All is mapped, device is happy. Note that the Q6000 is not requesting a 16G mapped BAR. That is a significant difference between Q6000 and K40m in terms of general system compatibility, and one reason why it is recommended to use a qualified system.

I think that Nitro T5 has a supermicro motherboard. A system bios update may resolve this issue, but I wouldn’t bet my life on it.

(Your message text mentions Quadro K6000 but that is actually a Quadro 6000 - one generation older than K6000)

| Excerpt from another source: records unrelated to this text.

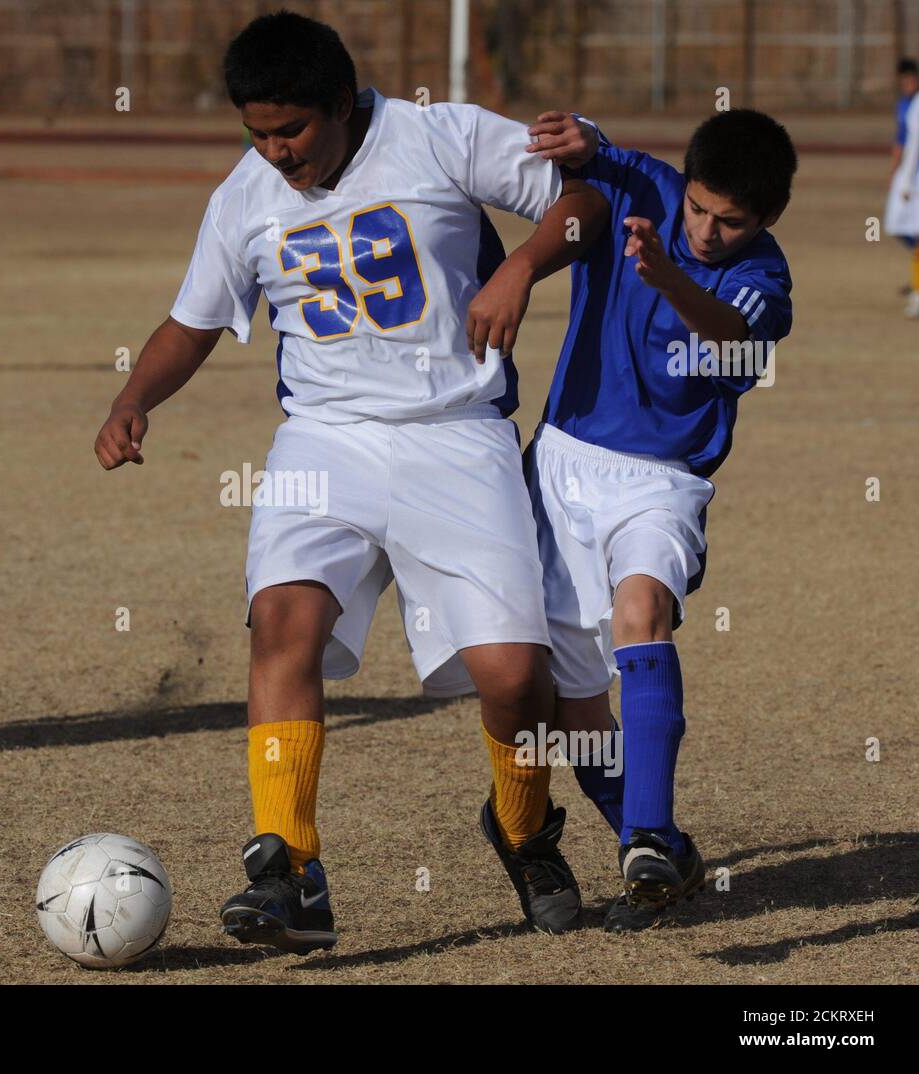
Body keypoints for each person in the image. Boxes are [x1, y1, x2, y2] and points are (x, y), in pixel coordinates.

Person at [95, 11, 609, 950]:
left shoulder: (438, 134)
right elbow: (195, 319)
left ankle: (526, 829)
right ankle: (292, 871)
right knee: (282, 620)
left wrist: (525, 268)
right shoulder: (245, 195)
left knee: (515, 676)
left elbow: (585, 202)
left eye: (290, 129)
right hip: (323, 440)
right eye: (256, 132)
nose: (275, 152)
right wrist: (134, 400)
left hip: (459, 435)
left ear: (342, 102)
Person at [531, 110, 796, 930]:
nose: (710, 231)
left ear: (766, 222)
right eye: (700, 211)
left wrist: (669, 275)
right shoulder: (647, 185)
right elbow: (591, 149)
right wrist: (578, 134)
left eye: (733, 222)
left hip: (662, 480)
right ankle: (659, 850)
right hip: (560, 458)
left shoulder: (765, 280)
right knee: (573, 701)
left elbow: (728, 333)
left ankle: (644, 835)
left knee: (640, 616)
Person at [885, 58, 919, 317]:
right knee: (911, 233)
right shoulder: (916, 105)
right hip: (918, 177)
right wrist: (905, 177)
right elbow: (910, 143)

Now that I think about it some more, this may well be indicated already in the system message log.

dmesg |grep NVRM

may be instructive.

And to continue my rant about a qualified system. Cooling a passive GPU in a qualified system usually involves a closed-loop control system involving the server BMC that is monitoring GPU temp and adjusting system fans accordingly. The mechanism for determining GPU temperatures has changed over the course of Tesla GPU history, so a system qualified to keep an early Tesla GPU cool may not even know how to read the temperature of a modern Tesla GPU. That means after you solve the system bios issue, you may still have to carefully consider cooling airflow, and perhaps use a “maximum fans” setting if it is offered by your system configuration, in order to have a chance to keep things cool under load. Even this provides no guarantees. If you do get it working, I would spend some time monitoring the K40 temps under heavy load, before you declare victory.

Hi txbob,

May I ask what command you used to get those two outputs?

I think I figured it out: lspci -vv

The output was actually provided by cptwin. It is from lspci -vvv. Refer to entries #10 and #12 in this thread. All I did was pick out specific sections of the output that was already posted by cptwin.

I thought i’d comment on this thread since I just managed to get my k40 working on a non-validated motherboard. As long as you can enable “above 4G memory mapping” in your bios I found that acpi=off did work, but crippled the rest of the system. After reading through kernel options documentation for a while I found that the kernel option pci=nocrs,noearly was enough to get our BARs registered correctly.